## DOCUMENT EXCERPT
####
SCIENTIFIC-LINUX-USERS Archives

March 2007

SCIENTIFIC-LINUX-USERS@LISTSERV.FNAL.GOV

Options: Use Monospaced Font
Show Text Part by Default
Show All Mail Headers

Message: [<< First] [< Prev] [Next >] [Last >>]
Topic: [<< First] [< Prev] [Next >] [Last >>]
Author: [<< First] [< Prev] [Next >] [Last >>]

Print Reply
Subject:
From:
Martin Flemming <[log in to unmask]>
Reply To:
Martin Flemming <[log in to unmask]>
Date:
Fri, 23 Mar 2007 11:04:08 +0100
Content-Type:
text/plain
Parts/Attachments:
text/plain (207 lines)
Hi, Troy et all !


Good news from the hardware-front ...

I 've found the solution under 

http://www.sun.com/products-n-solutions/hardware/docs/html/819-4347-14/software.html#58439

RHEL4 NMI Watchdog Timer Must Be Disabled In Servers With BIOS 38 
(6486170)

The Non-Maskable Interrupt (NMI) Watchdog in RHEL4 is a mechanism used by 
software and hardware developers to detect system lockups during 
development. The NMI Watchdog periodically checks the CPU status to 
determine if a program is holding the CPU in an interrupted state for an 
extended period of time.

It has been observed in servers runnning BIOS 38 that the SMP kernel in 
RHEL4 will not boot without crashing when the NMI watchdog is enabled. If 
the watchdog timer is disabled, the server running RHEL4 will boot with no 
problems.
####
## SUPPLIED INFORMATION
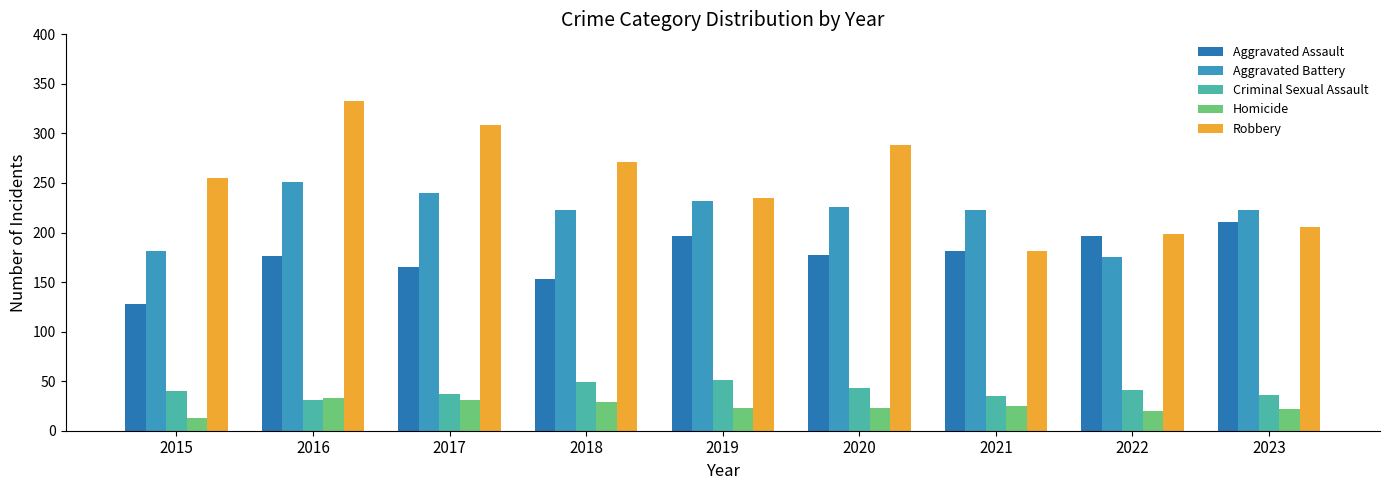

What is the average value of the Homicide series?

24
####
## TASKS TO PERFORM
[1] Reproduce the part of the NMI watchdog post from "Good news from" up to and including "period of time.".
[2] Translate this sentence from the NMI watchdog post into Spanish: "If the watchdog timer is disabled, the server running RHEL4 will boot with no problems."
[3] Does the NMI watchdog post support each statement? Answer yes or no, and quote the words that decide it.
(a) The NMI Watchdog checks the CPU status at regular intervals.
(b) On servers with BIOS 38, the SMP kernel in RHEL4 crashes only when the NMI watchdog is disabled.
(c) The post was sent in April 2007.

## OUTPUTS IN ORDER
[1]
Good news from the hardware-front ...

I 've found the solution under 

http://www.sun.com/products-n-solutions/hardware/docs/html/819-4347-14/software.html#58439

RHEL4 NMI Watchdog Timer Must Be Disabled In Servers With BIOS 38 
(6486170)

The Non-Maskable Interrupt (NMI) Watchdog in RHEL4 is a mechanism used by 
software and hardware developers to detect system lockups during 
development. The NMI Watchdog periodically checks the CPU status to 
determine if a program is holding the CPU in an interrupted state for an 
extended period of time.

[2] Si el temporizador de vigilancia está desactivado, el servidor que ejecuta RHEL4 arrancará sin problemas.

[3]
(a) Yes: "The NMI Watchdog periodically checks the CPU status"
(b) No: "will not boot without crashing when the NMI watchdog is enabled"
(c) No: "Fri, 23 Mar 2007"